[Data supplied]
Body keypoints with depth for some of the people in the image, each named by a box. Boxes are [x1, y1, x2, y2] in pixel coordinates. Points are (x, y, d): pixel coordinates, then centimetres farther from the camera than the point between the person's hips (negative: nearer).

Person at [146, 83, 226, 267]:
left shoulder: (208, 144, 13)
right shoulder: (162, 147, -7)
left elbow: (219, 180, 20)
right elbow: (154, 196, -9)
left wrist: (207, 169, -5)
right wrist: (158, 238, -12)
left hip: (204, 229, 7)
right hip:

[Required action] Reproduce the entries word for word, from their first line through the line containing "right shoulder: (162, 147, -7)", inclusive.

[Solution to the problem]
Body keypoints with depth for some of the people in the image, each named by a box. Boxes are [x1, y1, x2, y2] in pixel coordinates. Points are (x, y, d): pixel coordinates, then centimetres farther from the camera than the point between the person's hips (negative: nearer).

Person at [146, 83, 226, 267]:
left shoulder: (208, 144, 13)
right shoulder: (162, 147, -7)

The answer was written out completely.